Report and learn. Results are published as part of pipeline reports, showing not only test outcomes but also resilience scores over time.

The entire cycle is hands-off. Engineers define failures once, and pipelines re-run them continuously.

YAML Based Scenario

For this scenario, imagine we want to test that a service can handle a temporary cache outage. Our Game Day as Code spec might look like this:

apiVersion: gameday/v1
kind: Scenario
metadata:
  name: cache-outage
spec:
  target: redis-cluster
  action: stop
  duration: 60s
  successCriteria:
    - type: metric
      name: http_request_success_rate
      threshold: 95%
    - type: recovery
      maxTime: 120s

This declares that for 60 seconds, the Redis cluster should be stopped. The pipeline will verify that the application maintains at least 95% successful requests and that recovery occurs within two minutes. If either condition fails, the build fails.

Tools like LitmusChaos, Chaos Mesh, or Gremlin already provide the primitives to run such experiments. The key difference with Game Day as Code is that these definitions are checked in, versioned, and executed automatically inside CI/CD.

Testing People and Processes

Classic game days were not just about systems but also about people. How did teams respond to alerts? How quickly did they identify the problem? Did documentation help? With automation, it is tempting to focus purely on systems. But Game Day as Code can and should extend to people. For example, pipelines can trigger alerts during chaos experiments. PagerDuty or Teams notifications can simulate real incidents, and teams can be measured on response times. Runbooks can be tested automatically, if an alert points to outdated instructions, that becomes visible immediately. In this way, human processes are also validated regularly.

Guardrails

Running chaos on every build sounds terrifying. But safeguards exist:

Blast radius control: start small, with experiments confined to staging or non critical services.
Kill switches: always allow immediate stop of a scenario if it causes unintended impact.
Progressive rollout: run chaos first in CI, then staging, then production at small scale.
Error budgets as gatekeepers: only run chaos in production if error budgets are healthy.

With these guardrails, you can safely embed chaos in pipelines without jeopardising reliability.

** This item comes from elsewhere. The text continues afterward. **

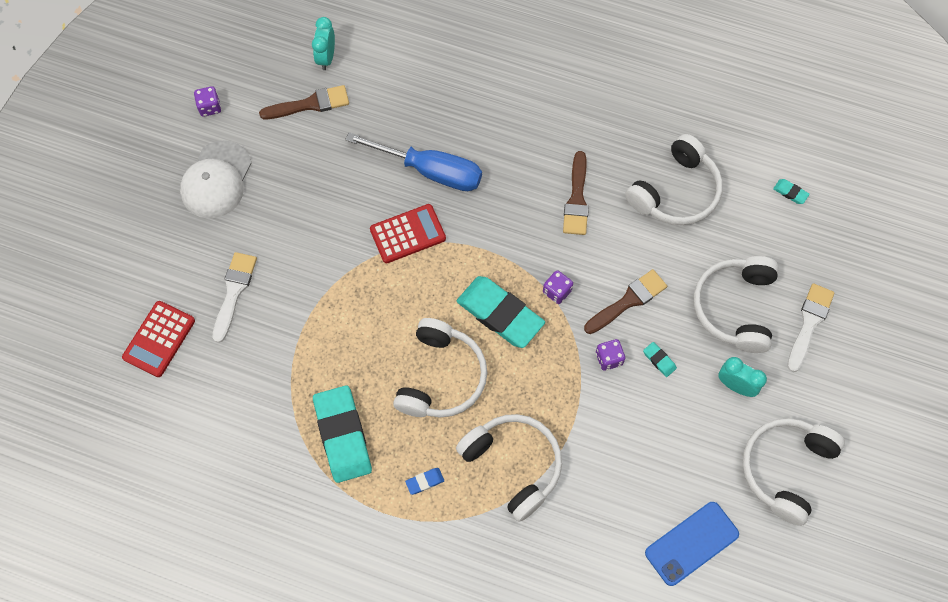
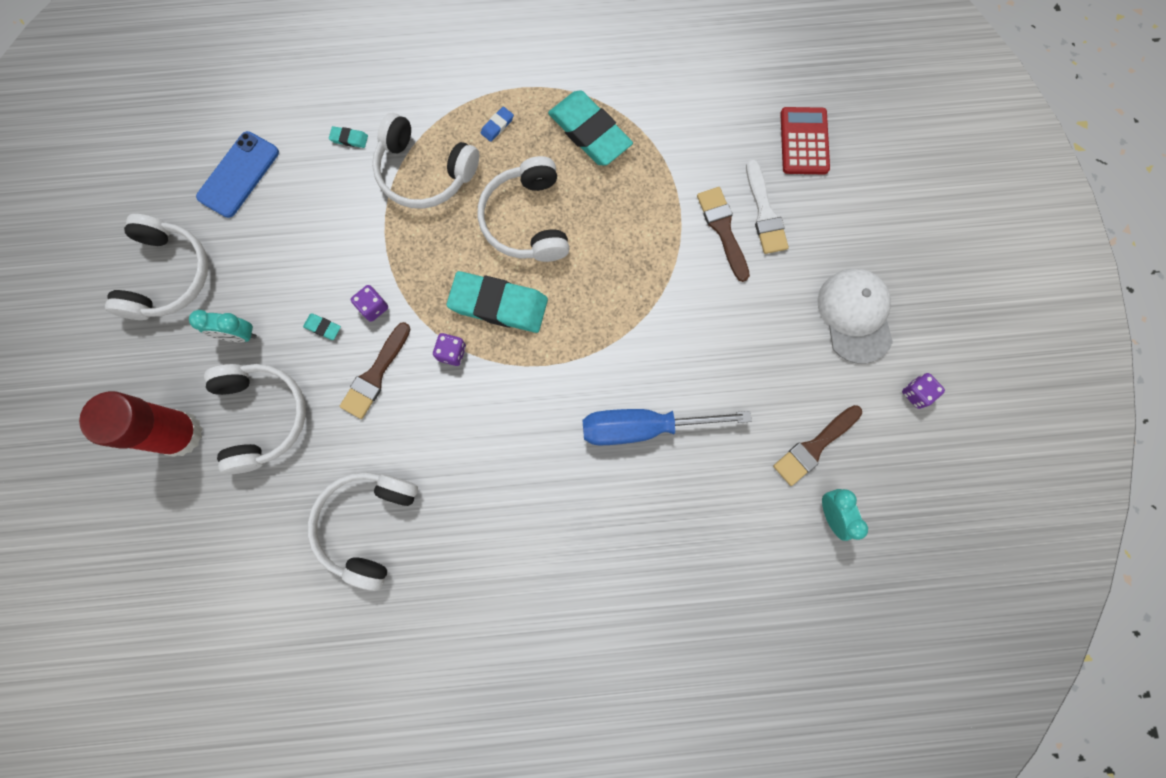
camera: 155 degrees right, 10 degrees up
(408, 234) = (630, 346): red calculator -> none
(576, 199) = (473, 466): brown brush -> brown brush (723, 229)
(790, 192) = (238, 583): turquoise eraser -> turquoise eraser (349, 139)
(809, 323) = (180, 434): white brush -> red glue stick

Perhaps the greatest impact of Game Day as Code is cultural. When resilience checks are automated, they become normal. Engineers stop fearing outages because they encounter them daily in safe environments. Recovery becomes muscle memory, not panic. You shift from reactive firefighting to proactive design. Stakeholders gains confidence. Instead of hoping the system will survive a disaster, they know it has survived dozens of simulated ones during the last release cycle. The natural evolution of Game Day as Code is towards self-healing pipelines. A system that fails a chaos test could automatically generate a ticket, trigger a remediation script, or even propose code changes using AI driven analysis. In time, pipelines might not just simulate outages but also adapt architectures in response, ensuring resilience evolves continuously.